Audit pajak merupakan alat penting untuk memastikan kepatuhan wajib pajak terhadap peraturan perpajakan, terutama di sektor-sektor strategis seperti pertambangan yang dikenal dengan kompleksitas dan karakteristik uniknya. Dalam hal ini, prinsip Arete menjadi pedoman etika bagi auditor untuk melaksanakan tugas dengan integritas, transparansi, dan objektivitas. Penerapan Arete membantu auditor dalam mengidentifikasi ketidaksesuaian, meminimalkan penghindaran pajak, dan memastikan optimalisasi penerimaan negara. Auditor yang berlandaskan prinsip ini dapat menilai risiko perpajakan dengan bijaksana, menghadapi tekanan eksternal dengan keberanian, serta menjaga keadilan dalam setiap keputusan yang diambil.
Sektor minyak dan gas bumi (migas) adalah salah satu pilar utama ekonomi Indonesia yang berkontribusi signifikan terhadap penerimaan negara. Hubungan antara sektor migas dan perpajakan mencakup berbagai aspek, mulai dari kewajiban perpajakan perusahaan migas hingga pengelolaan penerimaan negara yang berasal dari aktivitas hulu dan hilir migas. Â Namun, kontribusi pajak dari sektor ini sering kali dipengaruhi oleh dinamika global.

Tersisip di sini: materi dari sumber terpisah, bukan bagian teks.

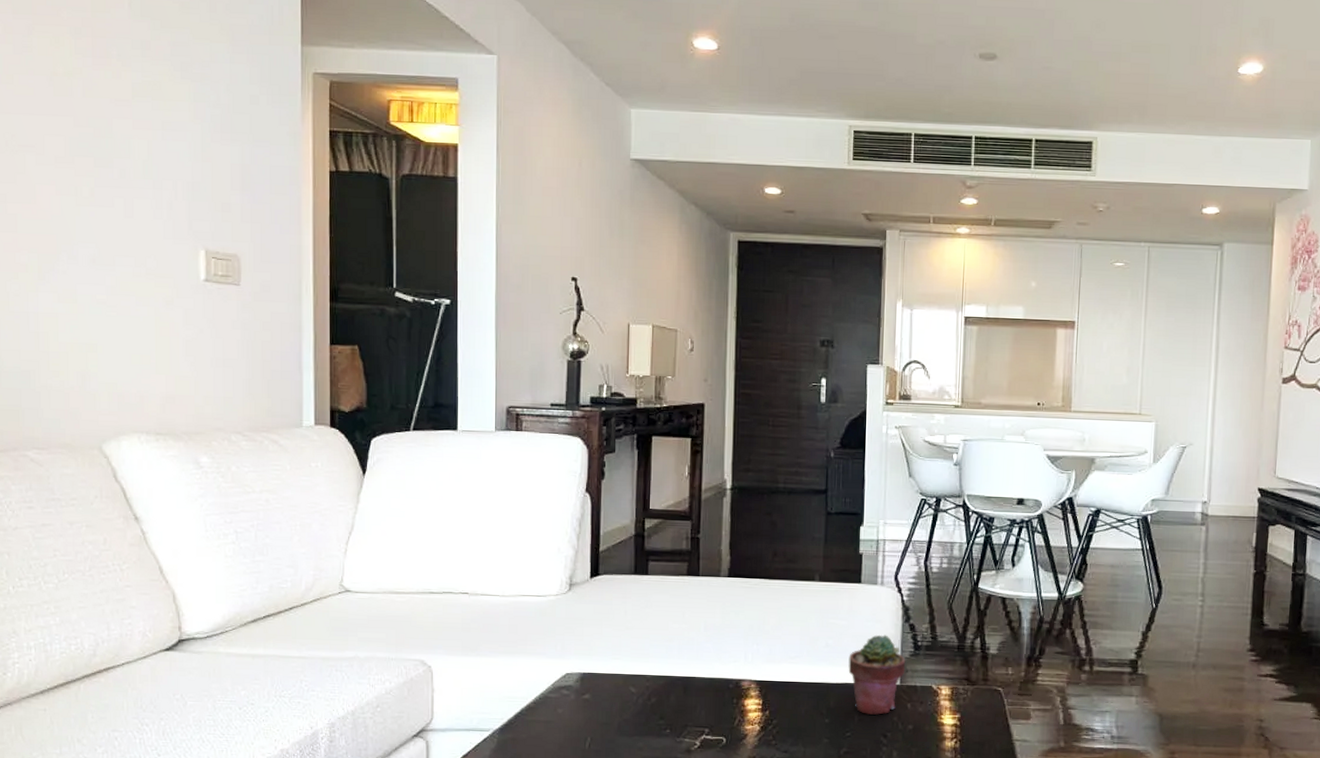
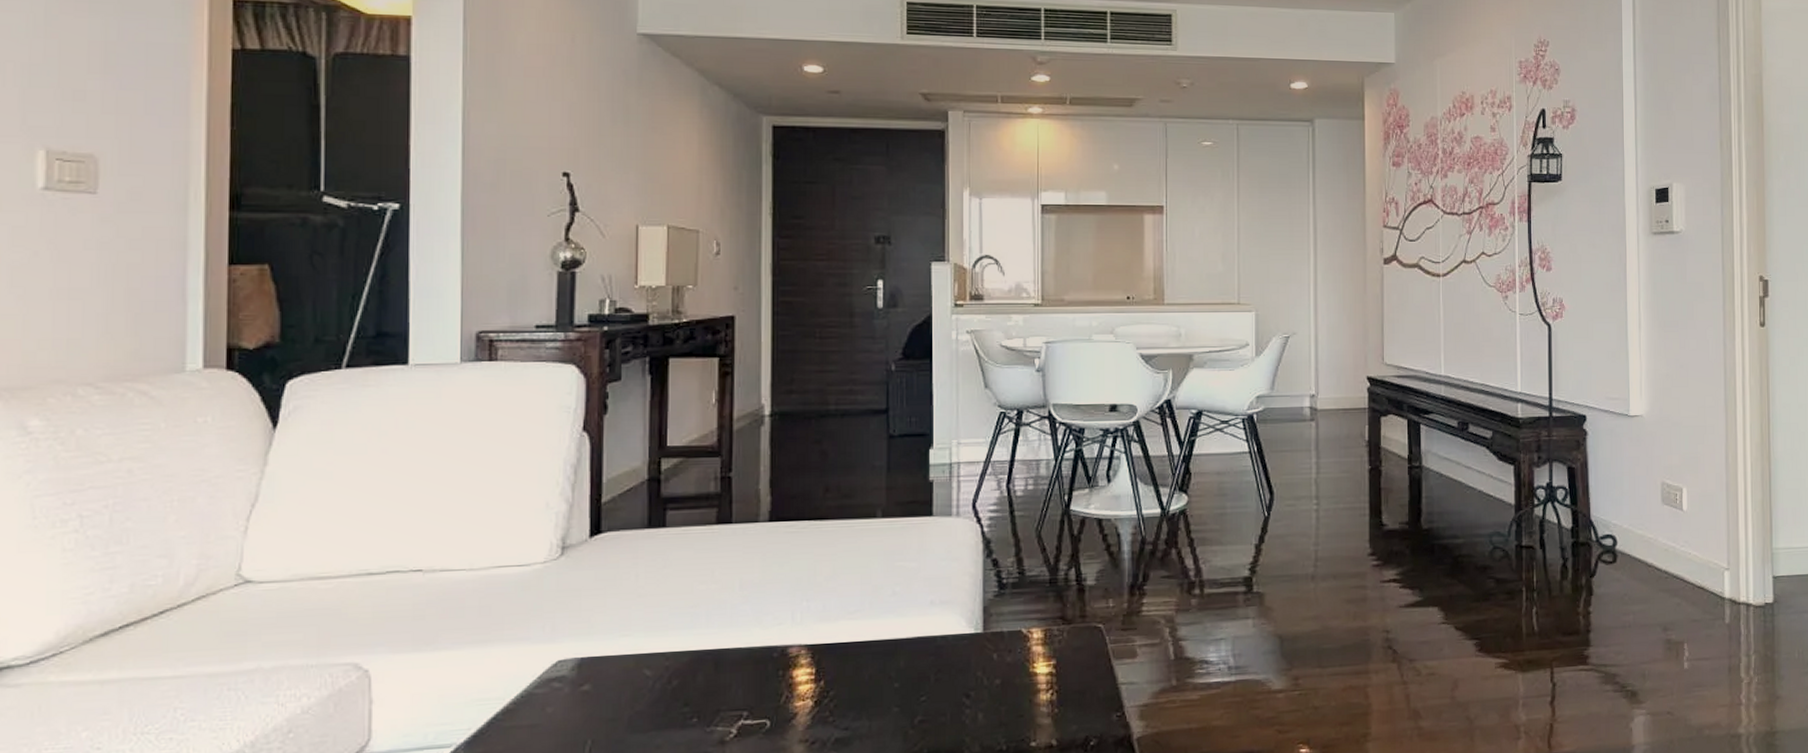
potted succulent: present [848,634,906,715] -> none [920,574,989,672]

Menteri Keuangan Sri Mulyani Indrawati mengungkapkan bahwa penerimaan pajak dari sektor pertambangan mengalami koreksi sebesar 39,4% pada kuartal pertama 2024, setelah sebelumnya mencatat pertumbuhan positif sebesar 72,3%. Pengelolaan sektor migas di Indonesia dilakukan melalui mekanisme Kontrak Bagi Hasil yang melibatkan pemerintah, Satuan Kerja Khusus Pelaksana Kegiatan Usaha Hulu Minyak dan Gas Bumi (SKK Migas), dan perusahaan kontraktor. Kompleksitas regulasi serta volatilitas harga minyak dunia menjadikan sektor ini rawan terhadap ketidaksesuaian pelaporan pajak dan penghindaran pajak, sehingga audit yang efektif menjadi kunci dalam memastikan kepatuhan perpajakan perusahaan migas.

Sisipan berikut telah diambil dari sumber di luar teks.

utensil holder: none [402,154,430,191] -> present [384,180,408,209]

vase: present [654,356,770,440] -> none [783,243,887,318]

1. Sistem Fiskal di Sektor Migas Indonesia
a. Production Sharing Contract (PSC)
Indonesia menggunakan sistem kontrak bagi hasil atau Production Sharing Contract (PSC) untuk mengelola sektor hulu migas. Dalam sistem ini:
- Pemerintah sebagai pemilik sumber daya migas memberikan hak eksplorasi dan eksploitasi kepada kontraktor migas (KKKS - Kontraktor Kontrak Kerja Sama).
- Kontraktor menanggung seluruh biaya eksplorasi dan produksi, namun mendapatkan bagian hasil produksi setelah dikurangi dengan biaya operasional (cost recovery atau skema gross split).
Evolusi PSC di Indonesia:
- Cost Recovery PSC: Kontraktor dapat mengklaim biaya operasi sebelum pembagian hasil produksi dengan pemerintah.
- Gross Split PSC (2017): Pembagian hasil langsung tanpa mekanisme penggantian biaya, dengan parameter tertentu yang memengaruhi porsi kontraktor dan pemerintah.